Prompt: Copy, word for word, the opening line of the data and each line after it until the line that contains "back to Env", which is included. Leave the pictures out.

Data records:
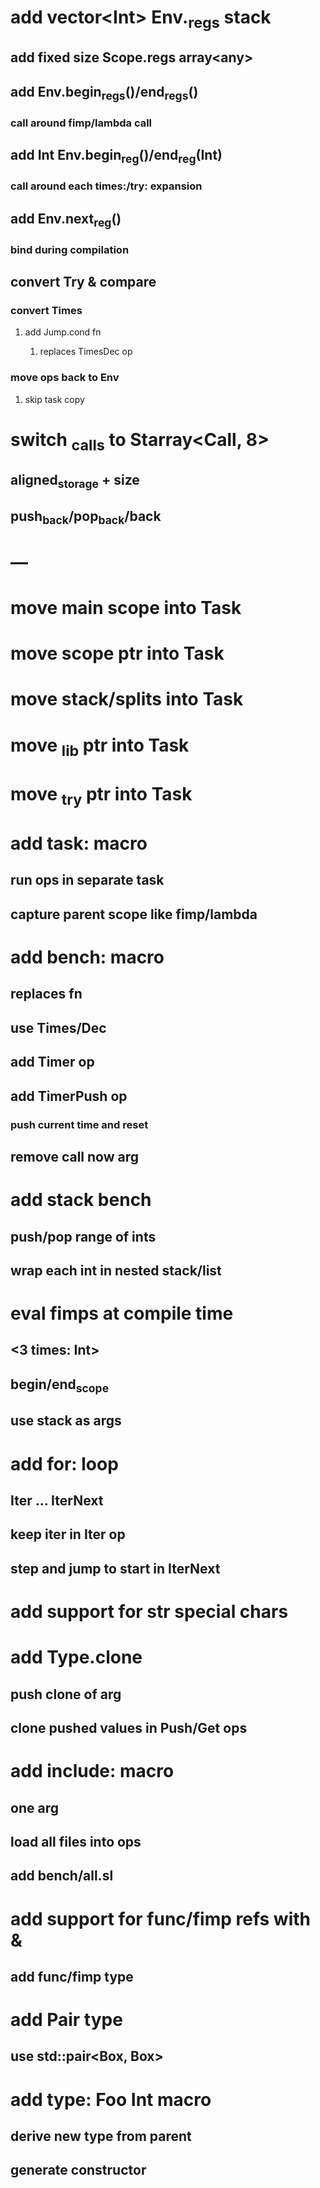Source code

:* add vector<Int> Env._regs stack
** add fixed size Scope.regs array<any>
** add Env.begin_regs()/end_regs()
*** call around fimp/lambda call
** add Int Env.begin_reg()/end_reg(Int)
*** call around each times:/try: expansion
** add Env.next_reg()
*** bind during compilation
** convert Try & compare
*** convert Times
**** add Jump.cond fn
***** replaces TimesDec op
*** move ops back to Env
**** skip task copy
* switch _calls to Starray<Call, 8>
** aligned_storage + size
** push_back/pop_back/back
* ---
* move main scope into Task
* move scope ptr into Task
* move stack/splits into Task
* move _lib ptr into Task
* move _try ptr into Task
* add task: macro
** run ops in separate task
** capture parent scope like fimp/lambda
* add bench: macro
** replaces fn
** use Times/Dec
** add Timer op
** add TimerPush op
*** push current time and reset
** remove call now arg
* add stack bench
** push/pop range of ints
** wrap each int in nested stack/list
* eval fimps at compile time
** <3 times: Int>
** begin/end_scope
** use stack as args
* add for: loop
** Iter ... IterNext
** keep iter in Iter op
** step and jump to start in IterNext
* add support for str special chars
* add Type.clone
** push clone of arg
** clone pushed values in Push/Get ops
* add include: macro
** one arg
** load all files into ops
** add bench/all.sl
* add support for func/fimp refs with &
** add func/fimp type
* add Pair type
** use std::pair<Box, Box>
* add type: Foo Int macro
** derive new type from parent
** generate constructor 

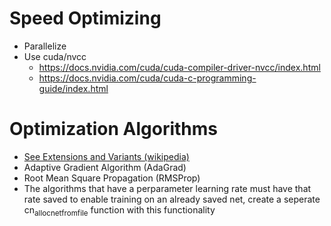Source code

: #+startup: overview
* Speed Optimizing
- Parallelize
- Use cuda/nvcc
  - https://docs.nvidia.com/cuda/cuda-compiler-driver-nvcc/index.html
  - https://docs.nvidia.com/cuda/cuda-c-programming-guide/index.html
* Optimization Algorithms
- [[https://en.wikipedia.org/wiki/Stochastic_gradient_descent][See Extensions and Variants (wikipedia)]]
- Adaptive Gradient Algorithm (AdaGrad)
- Root Mean Square Propagation (RMSProp)
- The algorithms that have a perparameter learning rate must have that rate
  saved to enable training on an already saved net, create a seperate
  cn_alloc_net_from_file function with this functionality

Solution for this problem:
Source code

:* add vector<Int> Env._regs stack
** add fixed size Scope.regs array<any>
** add Env.begin_regs()/end_regs()
*** call around fimp/lambda call
** add Int Env.begin_reg()/end_reg(Int)
*** call around each times:/try: expansion
** add Env.next_reg()
*** bind during compilation
** convert Try & compare
*** convert Times
**** add Jump.cond fn
***** replaces TimesDec op
*** move ops back to Env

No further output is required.